I saw an interesting infographic recently:
So, apparently the UK Police Central e-Crime Unit spent 17.2M pounds and prevented 1B pounds of cybercrime - 58 units of cybercrime prevention for every unit of currency spent over 18 months.
Earlier this year, McAfee and the Center for Strategic International Studies produced the "Economic Impact of Cybercrime and Cybersespionage" report, which showed:
If we take the midpoint of the estimated cost of global cybercrime, we would get a cost globally of $650B. If we gave the UK chaps $11.2B, or if everyone was as efficient as they are, we could prevent all of that cybercrime!
Now, that sounds like a lot of money. But various analyst estimates put global security spending at somewhere between $60B - 90B, so (once again using the mid-range) another $11B is less than a 15% increase.
Or, to put it another way: if we reduced the cost of our existing defenses by 15% we could apply the savings towards high payback techniques that would dramatically increase our prevention of incidents. Maybe not really get 58x reduction per security dollar spent, but who knows?? All these numbers are imaginary, anyway - maybe we'd actually get 100x reduction for every "smart" security dollar spent. Or, to make 58 the midpoint, maybe we'd only get 16x...

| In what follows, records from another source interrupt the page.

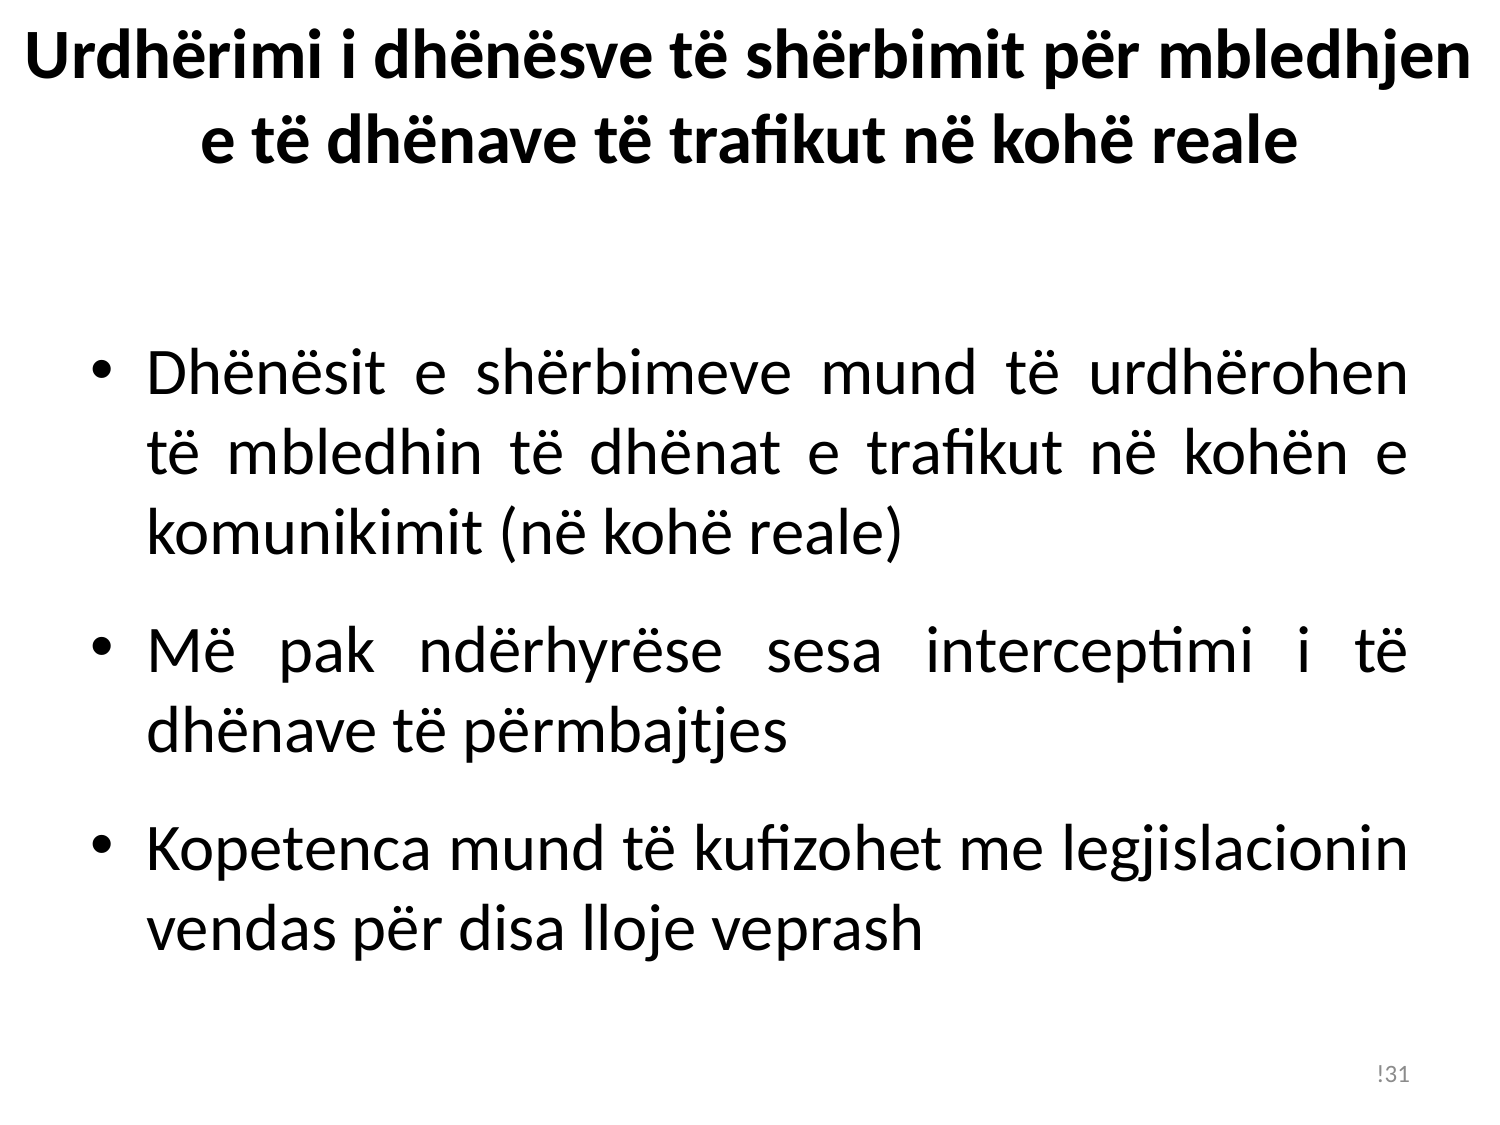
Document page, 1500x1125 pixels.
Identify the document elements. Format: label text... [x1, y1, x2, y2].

slide_number !31 [1074, 1042, 1425, 1103]
title Urdhërimi i dhënësve të shërbimit për mbledhjen e të dhënave të trafikut në kohë reale [0, 0, 1500, 208]
list Dhënësit e shërbimeve mund të urdhërohen të mbledhin të dhënat e trafikut në kohën e komunikimit (në kohë reale) Më pak ndërhyrëse sesa interceptimi i të dhënave të përmbajtjes Kopetenca mund të kufizohet me legjislacionin vendas për disa lloje veprash [75, 320, 1425, 992]
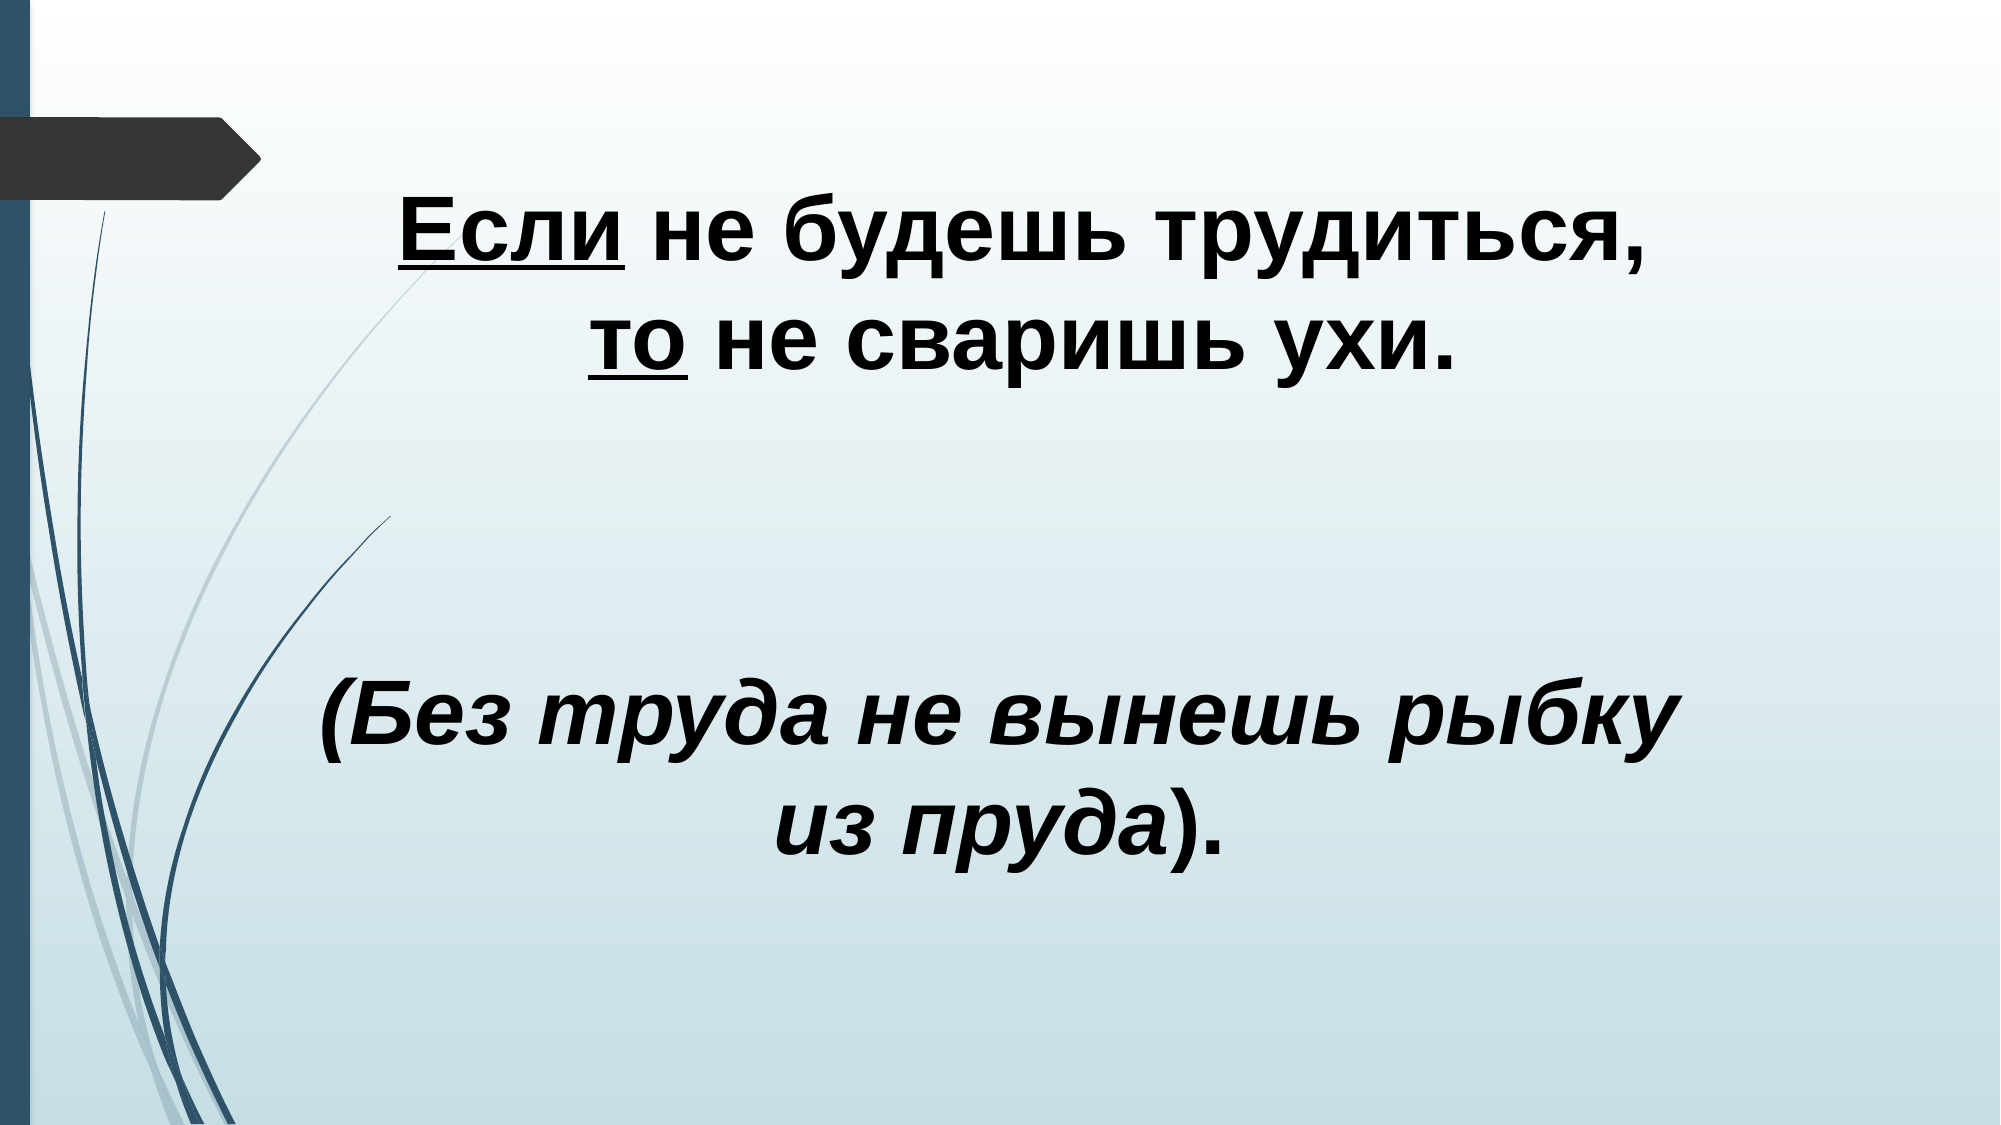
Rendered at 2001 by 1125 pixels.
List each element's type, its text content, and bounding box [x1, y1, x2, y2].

text_box (Без труда не вынешь рыбку из пруда). [267, 645, 1733, 883]
text_box Если не будешь трудиться, то не сваришь ухи. [350, 160, 1697, 399]
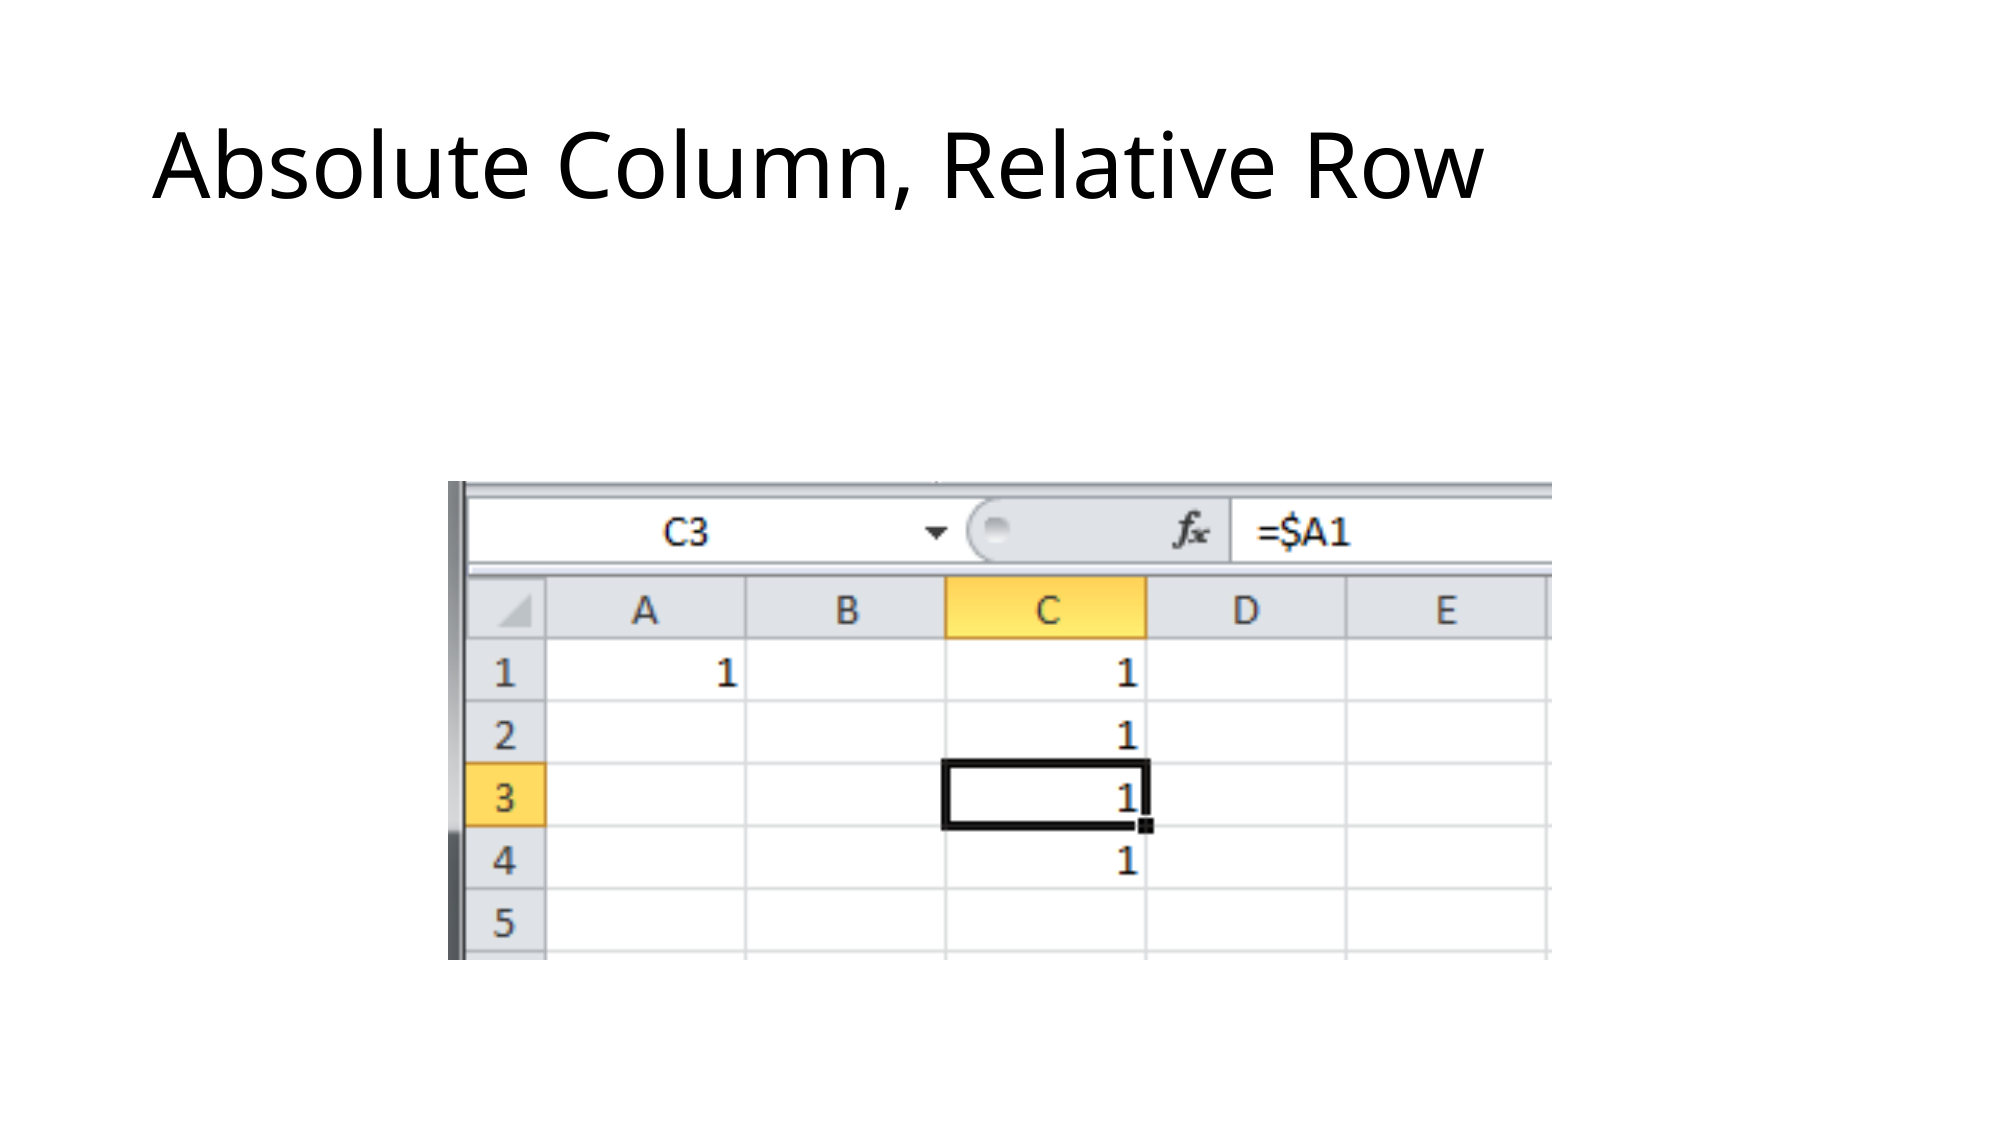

Here's a simple example: what about using that 15% to implement auto-patching, whitelisting and sandboxing on every user PC?
Never happen - users would revolt, management wouldn't back you, you say? But, all those users using iPads and iPhones are using auto-patching, whitelisting sandboxed personal computing devices - and loving it. In fact, those auto-patched, whitelisting, sandboxed users are demanding that IT let them use those devices in addition to (or increasingly, instead of) the slowly patched, wide open PCs the company wants them to use.
It really is time to rethink how you spend that first dollar of security (to paraphrase Bryan Palma when he was CISO at Pepsi) rather than just hoping that adding more security dollars will get you that 58x payback.
When I played lacrosse in high school, the coaches used to tell us we couldn't drink water, it would give us cramps and that slamming our helmets into each other before the game would make us more ready to play. There are a lot of security myths out there (We can't patch! We can't whitelist! We can't sandbox!) that are akin to thinking dehydration and intentional concussing are performance enhancers.